Popular (and low-cost) incentives range from reserved parking for employee of the week/month and merchandise for perfect attendance to gift cards for hitting performance and sales goals.

At Darien Lake, the incentives include multiple “Employee Appreciation Nights” each season, free tickets to the park for staff and their families, and in-park discounts on food and beverage.

“These events help us create a sense of community in the park,” Ciesiulka says. “We want our staff to feel like they belong at Darien Lake.”

Darien Lake has been offering employee incentive programs for more than a decade. Appreciation events and free tickets are mainstays, but the park also experiments with its offerings every season.

“We like mixing it up and offering different incentive programs to make sure we’re offering something for everyone,” says Ciesiulka.

Teens might love an evening of exclusive staff access to the water park while teachers working part-time at the park might be more appreciative of free admission for their children.

“Making our employees feel like they are an important part of the park is the best incentive,” Ciesiulka notes.

Tiny Tokens, Big Results

Incentives don’t have to be elaborate or expensive to show results.

To amp up the fun factor at Rapids Water Park in Riviera Beach, Florida, Operations Director Lisa Hogan got creative.

In 2013, Hogan turned the soda machine into a prize dispenser. She wrote messages on the bottom of a handful of cans each time she filled the machine in the lunchroom. When employees purchase soda, they can win free meals or park merchandise; once, she gave away a television.

“These kids work their tails off,” she says. “It’s a fun way to let them know we appreciate them.”

To keep staff from taking advantage—one employee brought rolls of quarters to work with a plan to buy all the soda and claim every prize—staff are limited to four sodas per shift.

Rapids Water Park also rewards its returning employees for filling out paperwork before the season begins by entering them into a drawing for prizes like free uniforms, tech gadgets, and gift cards awarded during orientation. New employees, Hogan believes, see the prize drawings as an incentive to return the following season.

“We don’t think of these as incentives; it’s our way of making the job fun,” Hogan says.

Celebrate Connection

For the 200-plus actors who staff Land of Illusion Scream Park—
a haunted attraction in Middletown, Ohio, that is open for nine weeks in September and October—elaborate costumes and makeup make each shift feel like a Halloween party.

Even though it’s a sought-after seasonal job, owner Brett Oakley doesn’t rely solely on the attraction’s atmosphere—or the promise of a regular paycheck—to keep employees engaged.

“In the younger generation, money isn’t always the answer,” he says. “Building self-confidence is also a very important factor.”

In 2009, Oakley introduced an end-of-season awards banquet. The annual event includes a catered meal and awards reception where employees are given plaques and trophies in categories like Best Scene and Best Scare Actor.

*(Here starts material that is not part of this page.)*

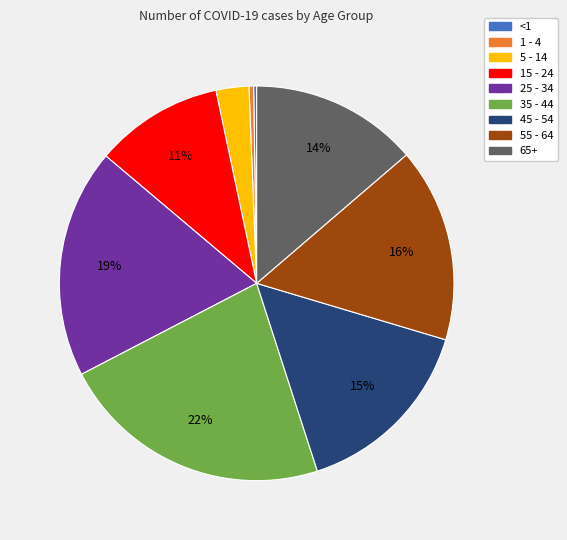

To the nearest percent, what is the difference between the largest and smallest slice percentages?

22%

“We know that everyone wants to feel appreciated,” Oakley says.

While employee appreciation is top of mind, Oakley recognizes Land of Illusion benefits in other ways from hosting an awards banquet at the end of the season.

The staff works extra hard in the hopes of earning one of the coveted awards, which requires teamwork and a dedication to guest satisfaction—and both have positive impacts on the attraction.

Elevate Engagement

Certain incentive programs can also affect how guests view the park.

At Darien Lake, one of the most popular incentives is the Pocket Praise program.

The leadership team issues on-the-spot feedback (via a “ticket” acknowledging good deeds) to employees doing a great job. Pocket Praise could be given to a concessions worker for replacing a dropped ice cream cone or helping a lost child reunite with her parents.

“The positive feedback motivates our employees,” says Ciesiulka. “When it’s done in front of a guest, it makes our employees feel even better and lets our guests know we care about our employees and the guest experience.”

Incentive programs like Pocket Praise have helped Darien Lake improve employee job satisfaction and reduce turnover. Its annual return rate for staff ranges from 40 to 55 percent per season.